Title: Il2 Durability
Post by: Wotan on October 21, 2002, 12:49:53 PM
Hmm then a8 has better armor then that.....

6.5mm oil cooler armor in the nose

(http://www.il2center.com/Reference/Bulk/LW%20FW-190%20Fighter/Fw%20190A8-armor-1.png)

(http://www.il2center.com/Reference/Bulk/LW%20FW-190%20Fighter/Fw%20190A8-armor-2.png)
Title: Il2 Durability
Post by: Wilbus on October 21, 2002, 12:58:45 PM
What's even more interesting Wotan, is the Ta152H that had a total of 150 karmor around the Cockpit and Engine ALONE (not countring fuel tanks and such). The armored ring that protected the engine/radiator was upped to 15mm for instance, that 15mm ring is penetrated by a single 30 cal in AH.
Title: Il2 Durability
Post by: HoHun on October 21, 2002, 01:41:09 PM
Hi Xjazz,

>Mr. Wind fly Brewster (4*0.5) till 1943 and then change to the Bf109G2/6.

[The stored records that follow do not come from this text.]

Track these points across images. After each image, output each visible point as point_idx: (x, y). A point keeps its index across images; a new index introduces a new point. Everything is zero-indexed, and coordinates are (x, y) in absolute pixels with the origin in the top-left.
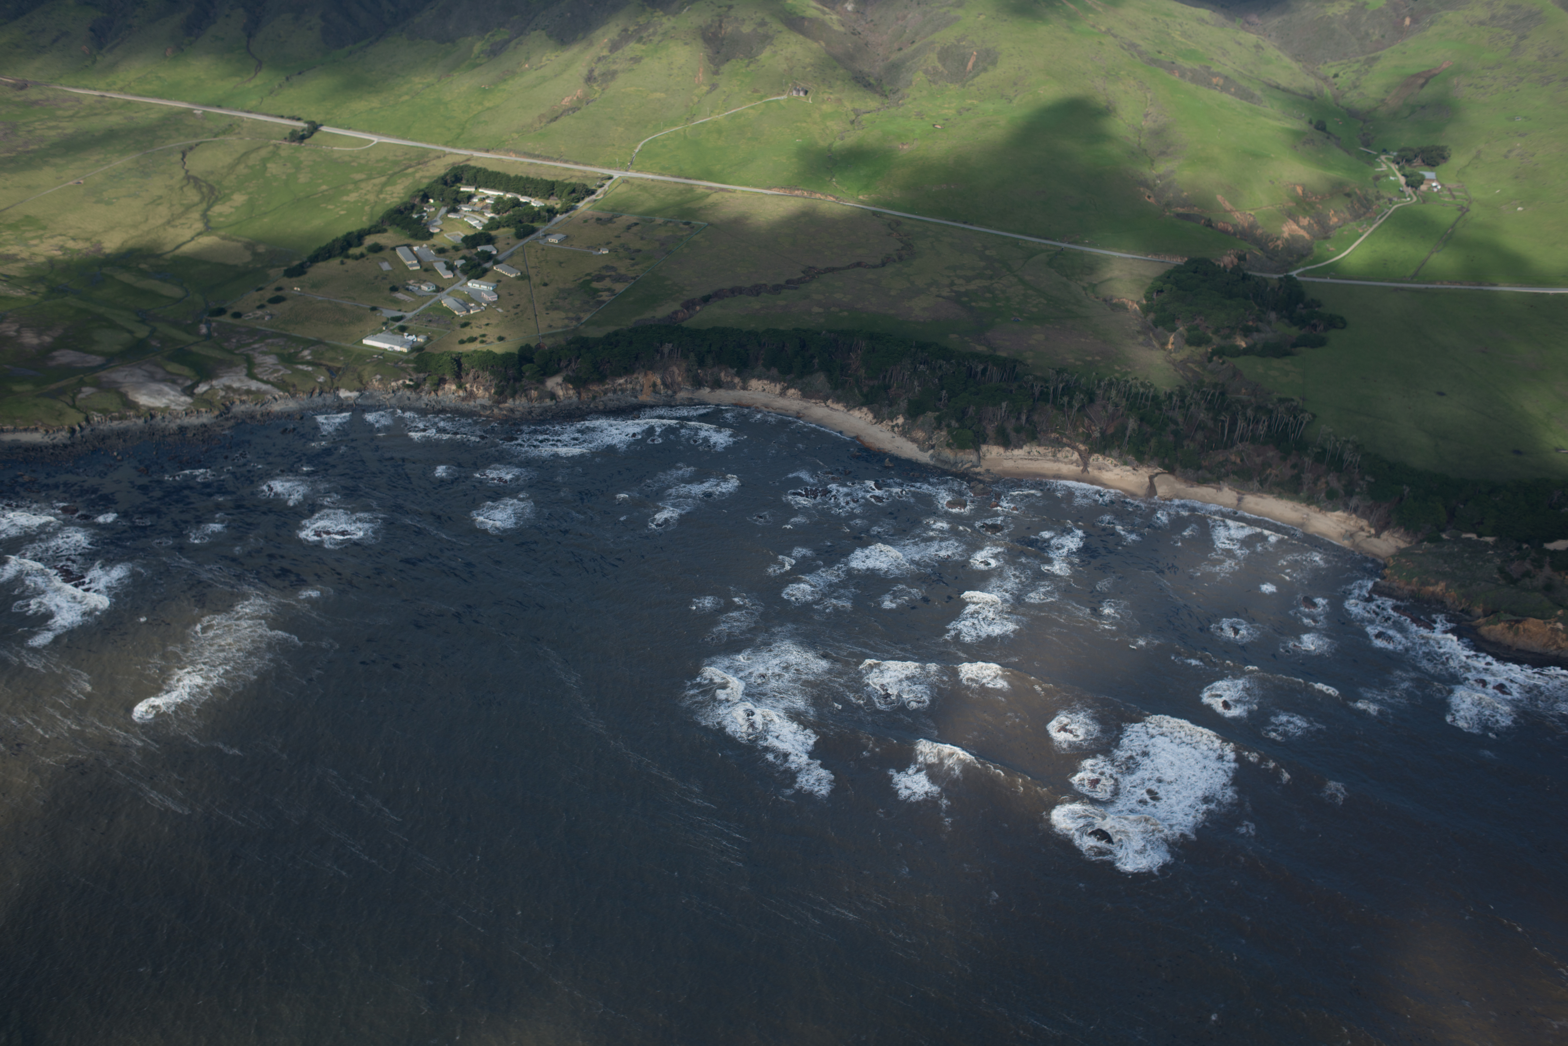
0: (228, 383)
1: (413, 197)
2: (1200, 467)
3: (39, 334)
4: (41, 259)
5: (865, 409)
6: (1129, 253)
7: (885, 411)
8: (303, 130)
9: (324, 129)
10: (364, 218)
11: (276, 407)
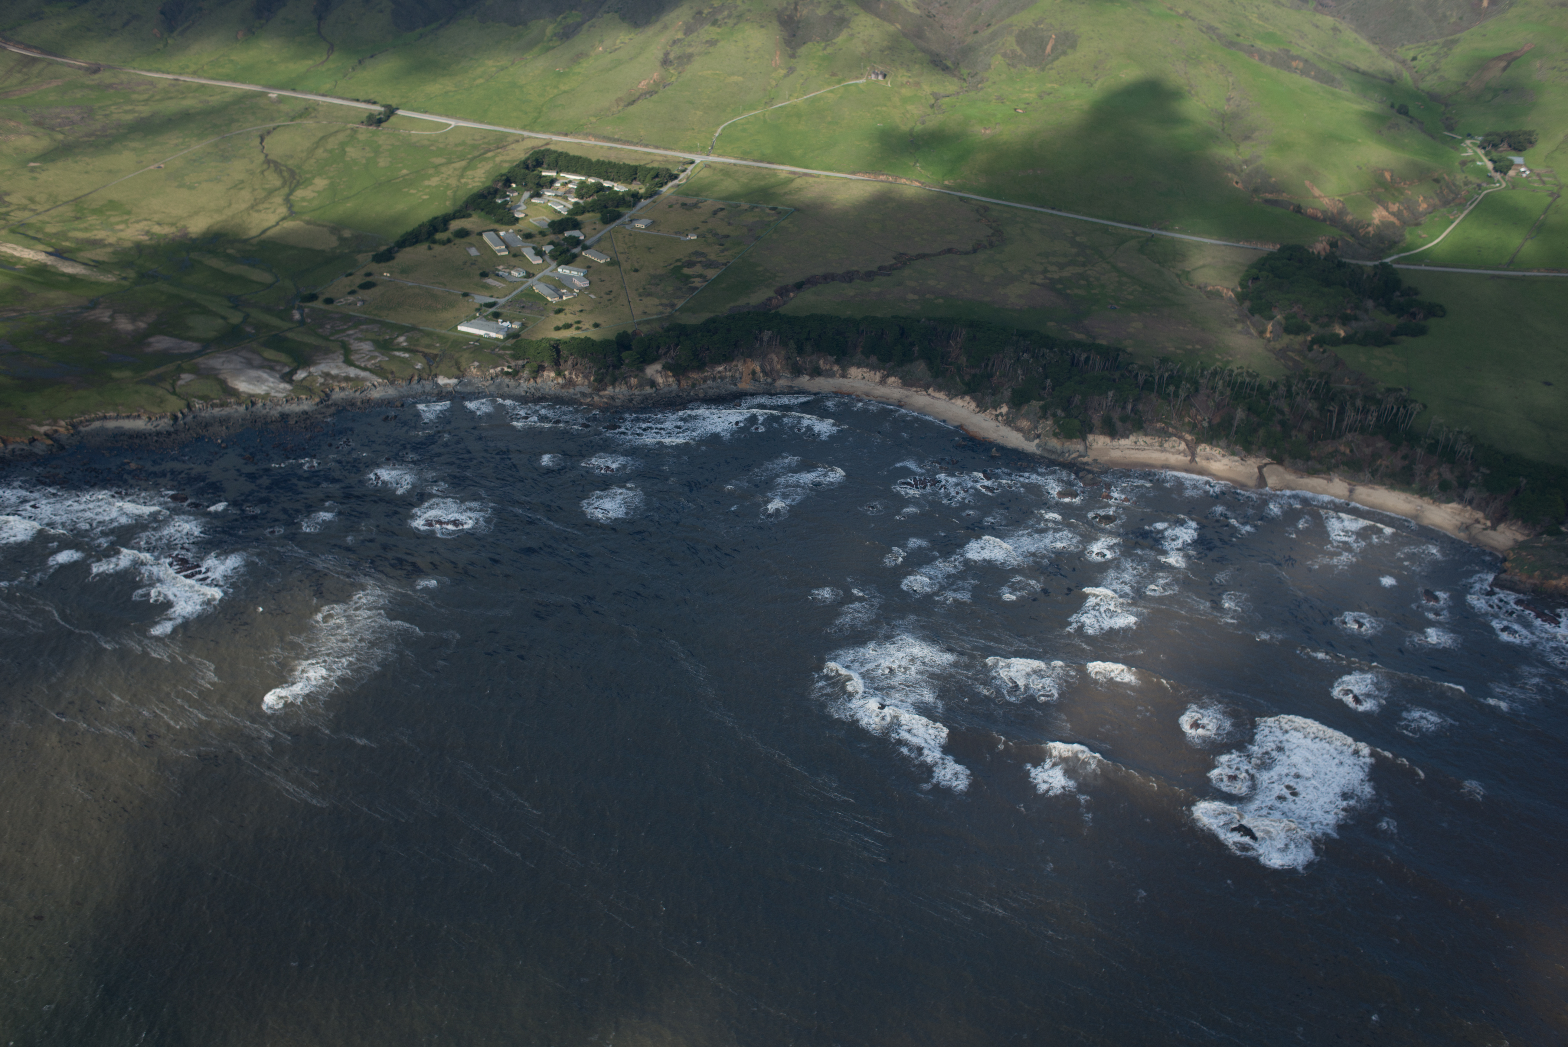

Nevertheless, the text you referred to makes no mention of the Messerschmitt or its cannon armament. It does talk about the Brewster and its machine gun armament though. The division of the Soviet planes in aircraft "slower" and "faster" than the own aircraft certainly is not based on the Me 109G-2/G-6 either.

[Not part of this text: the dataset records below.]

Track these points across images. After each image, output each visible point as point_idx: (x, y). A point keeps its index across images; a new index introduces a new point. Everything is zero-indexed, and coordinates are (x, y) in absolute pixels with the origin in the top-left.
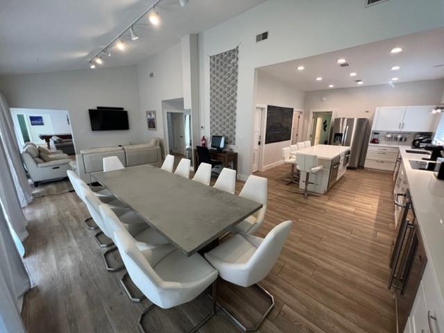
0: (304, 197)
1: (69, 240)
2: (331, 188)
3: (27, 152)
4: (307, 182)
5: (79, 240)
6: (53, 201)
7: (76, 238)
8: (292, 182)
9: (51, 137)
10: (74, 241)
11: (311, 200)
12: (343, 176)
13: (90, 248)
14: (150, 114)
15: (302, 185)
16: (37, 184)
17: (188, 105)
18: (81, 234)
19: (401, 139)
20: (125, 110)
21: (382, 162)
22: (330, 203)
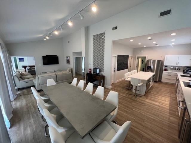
0: (135, 97)
1: (30, 119)
2: (147, 92)
3: (16, 76)
4: (136, 90)
5: (34, 119)
6: (24, 98)
7: (33, 118)
8: (129, 89)
9: (26, 67)
10: (32, 119)
11: (139, 99)
12: (152, 86)
13: (39, 123)
14: (68, 58)
15: (134, 91)
16: (19, 89)
17: (83, 55)
18: (36, 116)
19: (178, 69)
20: (57, 56)
21: (170, 79)
22: (147, 100)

Accordingly, Wind's comments describe the difficulties of shooting down the Il-2 with 0.50" guns, not with 20 mm cannon.

Regards,

Henning (HoHun)
Title: Il2 Durability
Post by: Xjazz on October 21, 2002, 02:17:09 PM
Quote
Originally posted by HoHun
Hi Xjazz,

Nevertheless, the text you referred to makes no mention of the Messerschmitt or its cannon armament. It does talk about the Brewster and its machine gun armament though. The division of the Soviet planes in aircraft "slower" and "faster" than the own aircraft certainly is not based on the Me 109G-2/G-6 either.

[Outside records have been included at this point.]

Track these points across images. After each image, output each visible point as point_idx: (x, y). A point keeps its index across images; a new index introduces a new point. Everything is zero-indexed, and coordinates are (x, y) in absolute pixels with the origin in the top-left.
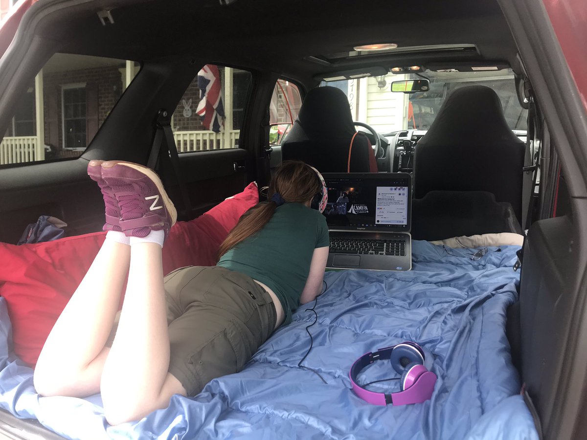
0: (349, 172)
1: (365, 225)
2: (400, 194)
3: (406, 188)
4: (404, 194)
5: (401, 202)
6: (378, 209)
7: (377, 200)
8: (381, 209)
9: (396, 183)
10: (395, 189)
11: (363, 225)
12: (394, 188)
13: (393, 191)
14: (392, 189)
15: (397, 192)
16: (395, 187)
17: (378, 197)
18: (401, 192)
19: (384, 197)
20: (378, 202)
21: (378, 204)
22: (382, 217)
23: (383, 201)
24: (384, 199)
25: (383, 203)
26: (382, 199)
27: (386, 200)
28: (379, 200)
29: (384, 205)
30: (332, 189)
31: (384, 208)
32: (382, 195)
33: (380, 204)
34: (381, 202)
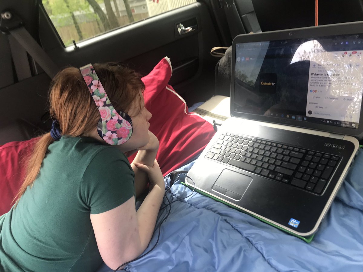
1: (290, 118)
4: (358, 65)
6: (311, 91)
7: (310, 75)
8: (316, 91)
9: (344, 43)
10: (343, 56)
11: (288, 116)
13: (339, 60)
15: (347, 60)
16: (343, 52)
17: (311, 70)
18: (353, 60)
19: (321, 71)
20: (312, 80)
21: (312, 83)
22: (316, 105)
23: (319, 79)
24: (322, 75)
25: (319, 82)
26: (318, 75)
27: (325, 76)
28: (313, 76)
29: (321, 85)
30: (249, 59)
31: (321, 92)
32: (318, 68)
33: (315, 84)
34: (316, 80)
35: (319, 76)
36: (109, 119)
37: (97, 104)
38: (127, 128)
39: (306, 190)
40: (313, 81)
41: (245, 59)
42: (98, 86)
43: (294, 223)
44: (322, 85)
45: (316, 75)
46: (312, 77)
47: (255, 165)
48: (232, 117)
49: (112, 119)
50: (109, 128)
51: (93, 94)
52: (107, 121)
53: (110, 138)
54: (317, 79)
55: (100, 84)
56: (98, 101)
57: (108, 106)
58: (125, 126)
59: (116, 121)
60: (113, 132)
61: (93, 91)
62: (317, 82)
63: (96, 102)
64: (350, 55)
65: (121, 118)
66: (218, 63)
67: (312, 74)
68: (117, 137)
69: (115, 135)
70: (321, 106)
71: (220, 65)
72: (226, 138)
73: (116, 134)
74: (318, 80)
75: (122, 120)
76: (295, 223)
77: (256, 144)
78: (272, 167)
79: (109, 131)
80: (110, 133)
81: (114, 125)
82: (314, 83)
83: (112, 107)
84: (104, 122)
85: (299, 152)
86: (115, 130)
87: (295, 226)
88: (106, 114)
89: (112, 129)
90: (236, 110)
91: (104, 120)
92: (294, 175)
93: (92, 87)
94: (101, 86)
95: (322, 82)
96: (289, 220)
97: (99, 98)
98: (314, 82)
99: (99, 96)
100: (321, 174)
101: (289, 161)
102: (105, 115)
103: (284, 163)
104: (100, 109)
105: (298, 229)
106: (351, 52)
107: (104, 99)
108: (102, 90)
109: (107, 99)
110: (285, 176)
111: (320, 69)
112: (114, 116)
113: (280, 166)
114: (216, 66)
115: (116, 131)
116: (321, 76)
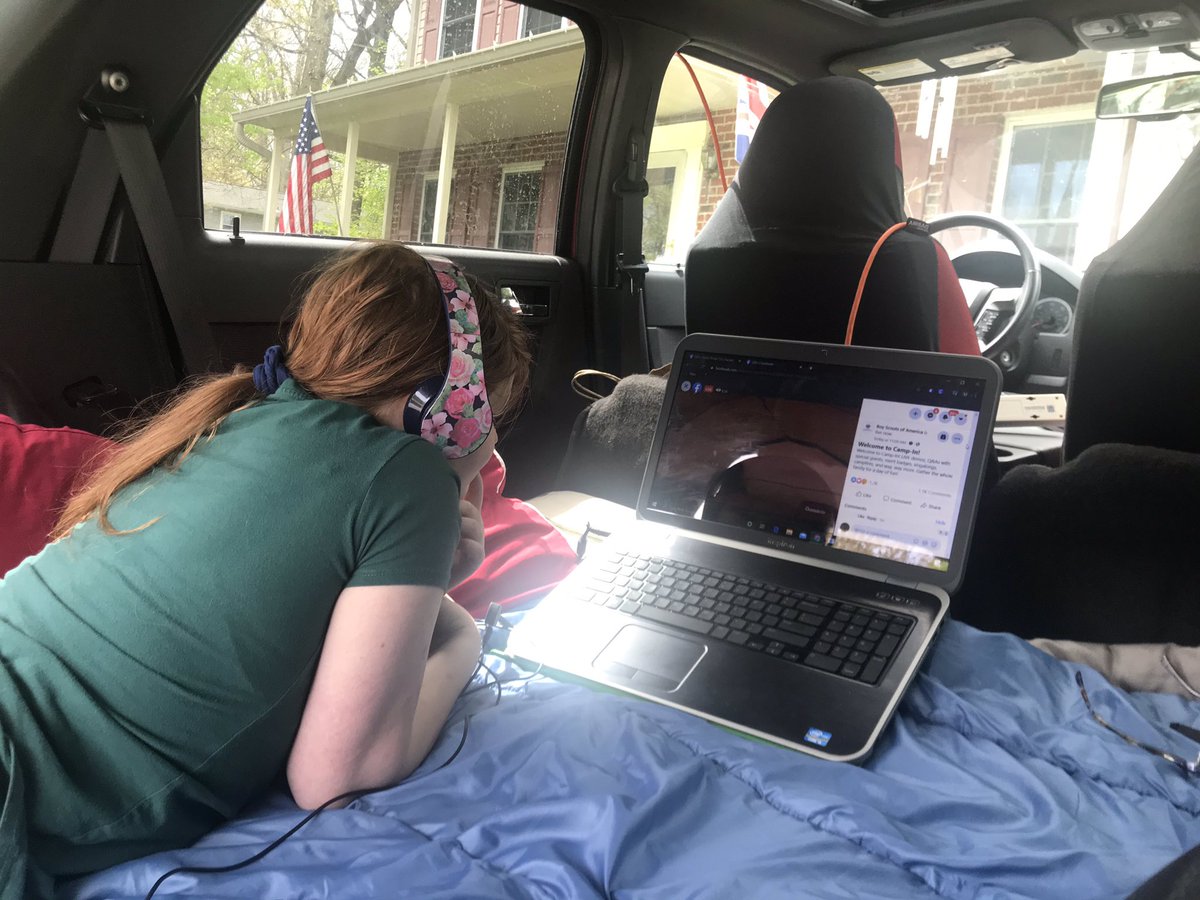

Accordingly, Wind's comments describe the difficulties of shooting down the Il-2 with 0.50" guns, not with 20 mm cannon.

Regards,

Henning (HoHun)


Hi HoHun

You could be right but text mention 12.7mm which is .50Cal (imho)  and other caliber not mentioned in Solo Fighting part.

Staga, Fishu, Camo or WMaker maybe could tell more if about this one.
Title: Il2 Durability
Post by: Wmaker on October 21, 2002, 05:30:03 PM
Hiya Jazz and Hohun!

Hohun is correct on this one. Wind's LeLv 24 had not yet recieved 109s when he wrote this lecture in 1943 and he basically wrote it with Brewster in mind (based on his combat experiences in LeLv 24). Also that part about where/how to shoot an IL-2 IMO exactly decribes how machine guns should be used against it.

It's true though that many finnish 109 aces preferred to shoot into wing roots and said that in many instances the wing came off that way. The radiator was also a preffered target.